**EXERCISE BRIEF:** Locate the line that contains "66: (114, 431)" in the entries below, then repeat it and every following line through the line that contains "99: (85, 307)", exactly, and no others.
---------- ENTRIES SUPPLIED
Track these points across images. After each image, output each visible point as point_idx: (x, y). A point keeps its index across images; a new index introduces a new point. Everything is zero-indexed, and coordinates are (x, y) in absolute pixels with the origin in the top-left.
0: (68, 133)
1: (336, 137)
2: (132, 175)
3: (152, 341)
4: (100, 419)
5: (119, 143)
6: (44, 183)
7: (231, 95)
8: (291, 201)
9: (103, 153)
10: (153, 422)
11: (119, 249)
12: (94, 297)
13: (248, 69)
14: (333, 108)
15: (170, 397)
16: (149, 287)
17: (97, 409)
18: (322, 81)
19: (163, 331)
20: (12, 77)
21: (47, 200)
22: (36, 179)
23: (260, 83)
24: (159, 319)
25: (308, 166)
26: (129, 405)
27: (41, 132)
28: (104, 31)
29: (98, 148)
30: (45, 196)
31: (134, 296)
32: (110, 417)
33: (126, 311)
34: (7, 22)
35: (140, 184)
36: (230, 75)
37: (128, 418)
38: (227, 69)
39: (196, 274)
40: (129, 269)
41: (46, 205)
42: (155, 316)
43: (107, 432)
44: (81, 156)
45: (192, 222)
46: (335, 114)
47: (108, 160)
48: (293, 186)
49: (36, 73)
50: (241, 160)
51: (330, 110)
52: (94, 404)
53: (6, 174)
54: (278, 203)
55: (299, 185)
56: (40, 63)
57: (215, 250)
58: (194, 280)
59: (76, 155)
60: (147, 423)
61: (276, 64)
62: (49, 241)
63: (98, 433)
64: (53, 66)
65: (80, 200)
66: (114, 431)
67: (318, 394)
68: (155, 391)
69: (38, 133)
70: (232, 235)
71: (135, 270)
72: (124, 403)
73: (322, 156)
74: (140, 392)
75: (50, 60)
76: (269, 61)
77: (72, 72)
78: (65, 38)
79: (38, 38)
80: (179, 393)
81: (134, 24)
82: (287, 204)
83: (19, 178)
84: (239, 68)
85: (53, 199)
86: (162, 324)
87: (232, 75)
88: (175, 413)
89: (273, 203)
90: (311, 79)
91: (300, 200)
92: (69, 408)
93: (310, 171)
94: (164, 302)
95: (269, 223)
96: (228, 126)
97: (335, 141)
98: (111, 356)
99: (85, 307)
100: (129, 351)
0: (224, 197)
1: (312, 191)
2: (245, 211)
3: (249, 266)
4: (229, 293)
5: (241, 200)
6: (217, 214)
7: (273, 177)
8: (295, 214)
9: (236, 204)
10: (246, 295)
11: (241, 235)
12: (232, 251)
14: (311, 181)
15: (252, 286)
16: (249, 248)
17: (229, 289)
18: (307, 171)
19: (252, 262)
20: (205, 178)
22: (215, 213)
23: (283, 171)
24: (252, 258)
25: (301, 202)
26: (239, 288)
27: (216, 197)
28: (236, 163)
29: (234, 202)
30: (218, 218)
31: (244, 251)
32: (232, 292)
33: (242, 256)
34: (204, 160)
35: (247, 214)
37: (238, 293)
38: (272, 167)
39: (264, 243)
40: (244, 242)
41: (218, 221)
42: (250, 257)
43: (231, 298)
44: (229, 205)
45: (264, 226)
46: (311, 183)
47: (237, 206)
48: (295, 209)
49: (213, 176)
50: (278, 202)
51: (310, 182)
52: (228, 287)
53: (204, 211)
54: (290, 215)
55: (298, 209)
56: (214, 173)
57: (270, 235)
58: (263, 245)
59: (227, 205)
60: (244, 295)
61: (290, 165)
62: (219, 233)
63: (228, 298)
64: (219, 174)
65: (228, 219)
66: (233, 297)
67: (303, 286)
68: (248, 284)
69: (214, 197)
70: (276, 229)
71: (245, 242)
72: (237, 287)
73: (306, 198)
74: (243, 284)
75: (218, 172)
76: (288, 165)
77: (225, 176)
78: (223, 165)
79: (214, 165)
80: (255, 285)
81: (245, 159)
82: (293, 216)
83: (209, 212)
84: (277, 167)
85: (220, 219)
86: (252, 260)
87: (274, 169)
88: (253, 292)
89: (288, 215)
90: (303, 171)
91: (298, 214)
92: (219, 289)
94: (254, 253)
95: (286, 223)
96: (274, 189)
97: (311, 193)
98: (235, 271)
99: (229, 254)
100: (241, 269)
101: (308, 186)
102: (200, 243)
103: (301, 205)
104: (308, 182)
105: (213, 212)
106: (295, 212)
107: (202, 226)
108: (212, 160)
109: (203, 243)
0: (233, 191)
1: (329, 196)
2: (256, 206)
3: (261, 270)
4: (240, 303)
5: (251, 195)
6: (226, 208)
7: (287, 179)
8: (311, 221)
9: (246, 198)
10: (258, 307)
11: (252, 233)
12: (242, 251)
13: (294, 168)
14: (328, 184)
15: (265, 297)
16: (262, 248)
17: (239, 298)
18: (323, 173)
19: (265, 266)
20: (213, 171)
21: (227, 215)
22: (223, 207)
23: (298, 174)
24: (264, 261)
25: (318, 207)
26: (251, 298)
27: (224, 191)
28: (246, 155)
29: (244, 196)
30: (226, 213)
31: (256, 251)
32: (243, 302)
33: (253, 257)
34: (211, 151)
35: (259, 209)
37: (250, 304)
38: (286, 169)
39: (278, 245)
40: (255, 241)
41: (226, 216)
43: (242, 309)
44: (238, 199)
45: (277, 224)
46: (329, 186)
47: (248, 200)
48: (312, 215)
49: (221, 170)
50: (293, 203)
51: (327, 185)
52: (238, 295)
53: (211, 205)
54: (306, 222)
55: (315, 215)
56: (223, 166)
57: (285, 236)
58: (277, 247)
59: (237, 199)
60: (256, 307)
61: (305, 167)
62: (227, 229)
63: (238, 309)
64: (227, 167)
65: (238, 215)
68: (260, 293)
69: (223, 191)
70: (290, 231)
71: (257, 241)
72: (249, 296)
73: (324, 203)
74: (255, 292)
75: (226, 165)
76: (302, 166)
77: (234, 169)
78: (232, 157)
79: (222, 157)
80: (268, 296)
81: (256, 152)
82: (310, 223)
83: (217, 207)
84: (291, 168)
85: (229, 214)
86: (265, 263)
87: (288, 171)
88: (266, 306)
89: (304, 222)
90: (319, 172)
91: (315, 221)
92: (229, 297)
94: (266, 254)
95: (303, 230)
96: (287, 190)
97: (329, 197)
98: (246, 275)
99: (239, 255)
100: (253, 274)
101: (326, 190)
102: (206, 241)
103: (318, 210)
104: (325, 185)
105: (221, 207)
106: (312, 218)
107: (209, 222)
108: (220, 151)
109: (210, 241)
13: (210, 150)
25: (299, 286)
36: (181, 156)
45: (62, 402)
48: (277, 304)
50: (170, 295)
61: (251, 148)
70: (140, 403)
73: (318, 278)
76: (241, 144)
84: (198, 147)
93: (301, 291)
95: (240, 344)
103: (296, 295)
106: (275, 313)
--------------------
---------- ENTRIES SUPPLIED
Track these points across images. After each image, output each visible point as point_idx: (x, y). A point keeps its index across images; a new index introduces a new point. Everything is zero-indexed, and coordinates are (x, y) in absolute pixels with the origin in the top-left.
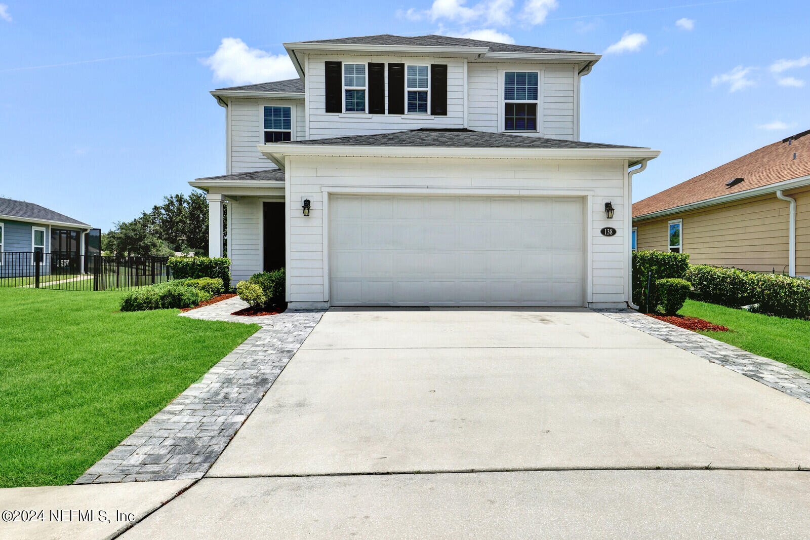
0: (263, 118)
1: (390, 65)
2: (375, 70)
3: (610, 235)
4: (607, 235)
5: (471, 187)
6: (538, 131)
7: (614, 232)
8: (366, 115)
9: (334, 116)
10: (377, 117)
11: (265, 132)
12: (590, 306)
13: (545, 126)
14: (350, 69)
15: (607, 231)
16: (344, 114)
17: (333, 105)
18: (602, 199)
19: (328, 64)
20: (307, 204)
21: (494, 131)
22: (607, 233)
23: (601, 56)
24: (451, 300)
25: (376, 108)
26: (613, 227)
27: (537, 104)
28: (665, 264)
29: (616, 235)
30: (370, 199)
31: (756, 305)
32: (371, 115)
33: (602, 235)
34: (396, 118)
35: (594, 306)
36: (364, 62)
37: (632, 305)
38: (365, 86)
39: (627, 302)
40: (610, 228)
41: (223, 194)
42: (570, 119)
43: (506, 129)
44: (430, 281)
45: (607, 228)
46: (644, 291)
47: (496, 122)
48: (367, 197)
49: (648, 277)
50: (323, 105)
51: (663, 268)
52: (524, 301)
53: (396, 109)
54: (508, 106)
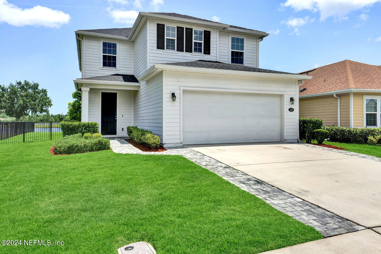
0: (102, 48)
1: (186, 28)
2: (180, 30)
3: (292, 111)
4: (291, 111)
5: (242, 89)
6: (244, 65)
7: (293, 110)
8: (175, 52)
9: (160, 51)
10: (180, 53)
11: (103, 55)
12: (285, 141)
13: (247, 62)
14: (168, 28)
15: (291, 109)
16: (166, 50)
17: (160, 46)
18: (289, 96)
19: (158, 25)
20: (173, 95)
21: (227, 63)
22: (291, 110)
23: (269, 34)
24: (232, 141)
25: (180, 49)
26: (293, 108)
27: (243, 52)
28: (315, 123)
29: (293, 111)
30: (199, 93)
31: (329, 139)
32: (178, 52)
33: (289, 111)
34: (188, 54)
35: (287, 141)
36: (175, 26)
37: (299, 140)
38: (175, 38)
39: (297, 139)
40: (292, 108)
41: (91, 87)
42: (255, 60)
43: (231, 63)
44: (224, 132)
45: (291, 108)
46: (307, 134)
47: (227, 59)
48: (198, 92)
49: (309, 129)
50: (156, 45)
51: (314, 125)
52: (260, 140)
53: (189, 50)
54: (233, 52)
--------------------
---------- ENTRIES SUPPLIED
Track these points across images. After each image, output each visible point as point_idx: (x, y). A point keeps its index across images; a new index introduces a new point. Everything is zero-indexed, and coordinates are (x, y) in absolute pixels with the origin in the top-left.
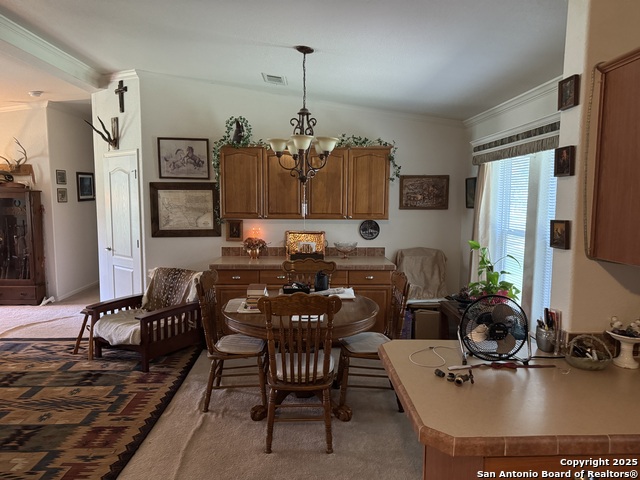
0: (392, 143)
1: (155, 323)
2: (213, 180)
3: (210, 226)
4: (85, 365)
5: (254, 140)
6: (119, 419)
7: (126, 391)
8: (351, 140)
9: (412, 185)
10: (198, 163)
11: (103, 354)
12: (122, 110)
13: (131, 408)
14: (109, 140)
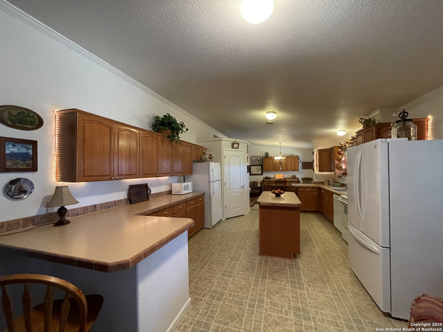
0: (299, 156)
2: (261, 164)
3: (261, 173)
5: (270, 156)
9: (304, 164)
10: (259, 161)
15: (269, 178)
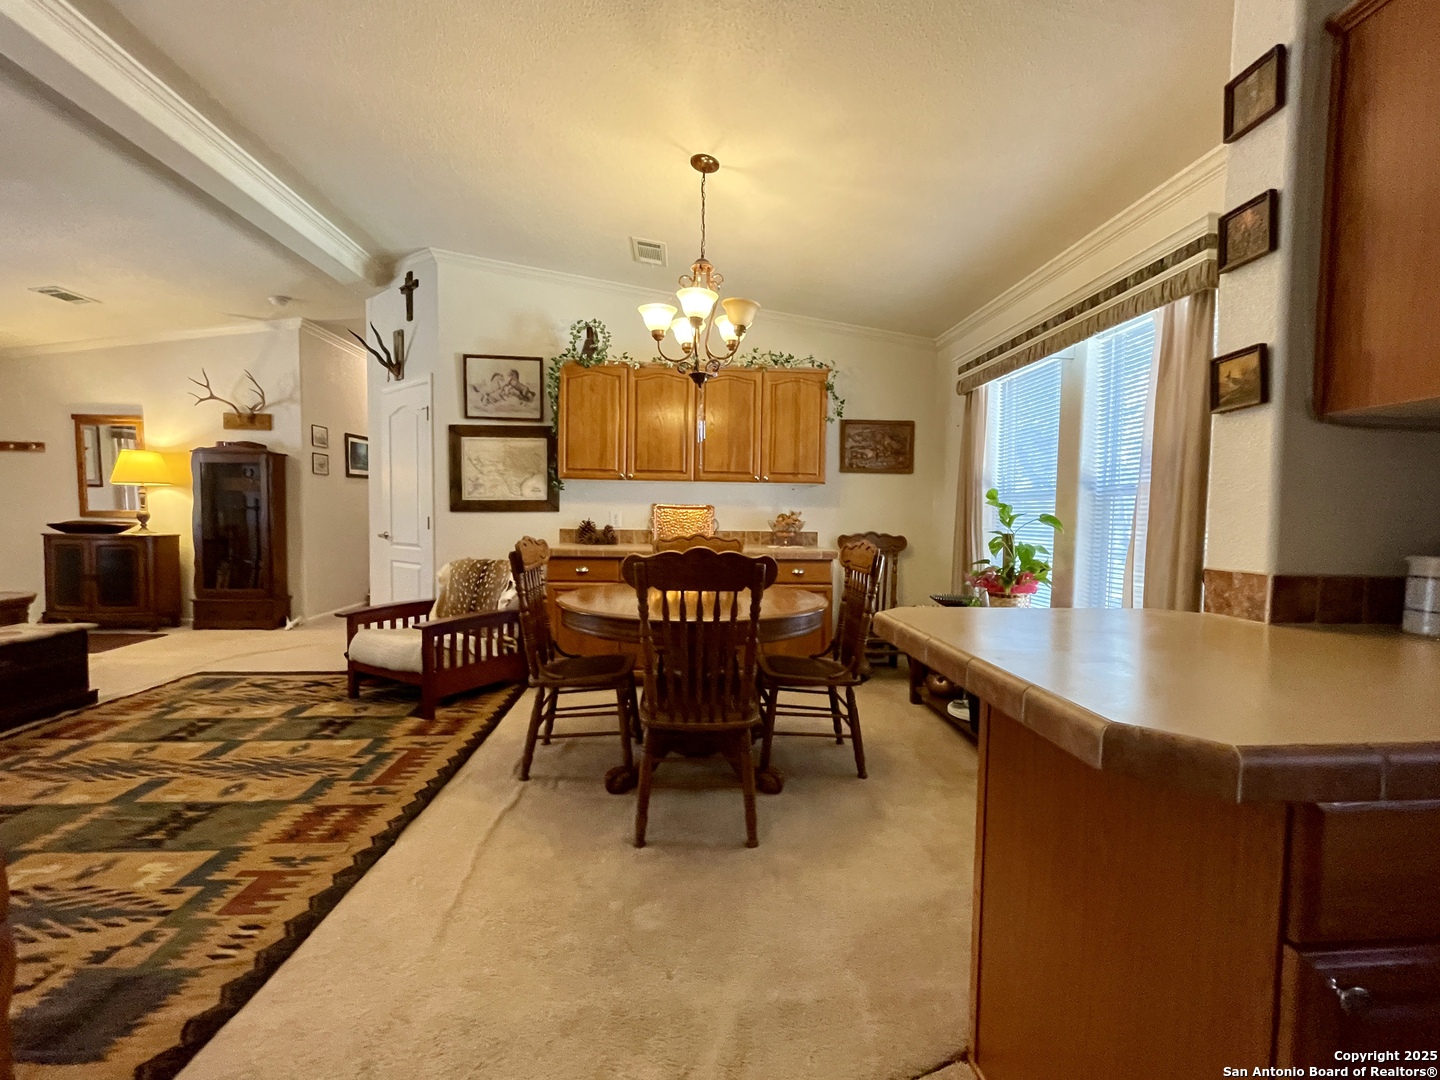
--------------------
**RESPONSE:**
66: (114, 431)
67: (318, 394)
68: (155, 391)
69: (38, 133)
70: (232, 235)
71: (135, 270)
72: (124, 403)
73: (322, 156)
74: (140, 392)
75: (50, 60)
76: (269, 61)
77: (72, 72)
78: (65, 38)
79: (38, 38)
80: (179, 393)
81: (134, 24)
82: (287, 204)
83: (19, 178)
84: (239, 68)
85: (53, 199)
86: (162, 324)
87: (232, 75)
88: (175, 413)
89: (273, 203)
90: (311, 79)
91: (300, 200)
92: (69, 408)
93: (310, 171)
94: (164, 302)
95: (269, 223)
96: (228, 126)
97: (335, 141)
98: (111, 356)
99: (85, 307)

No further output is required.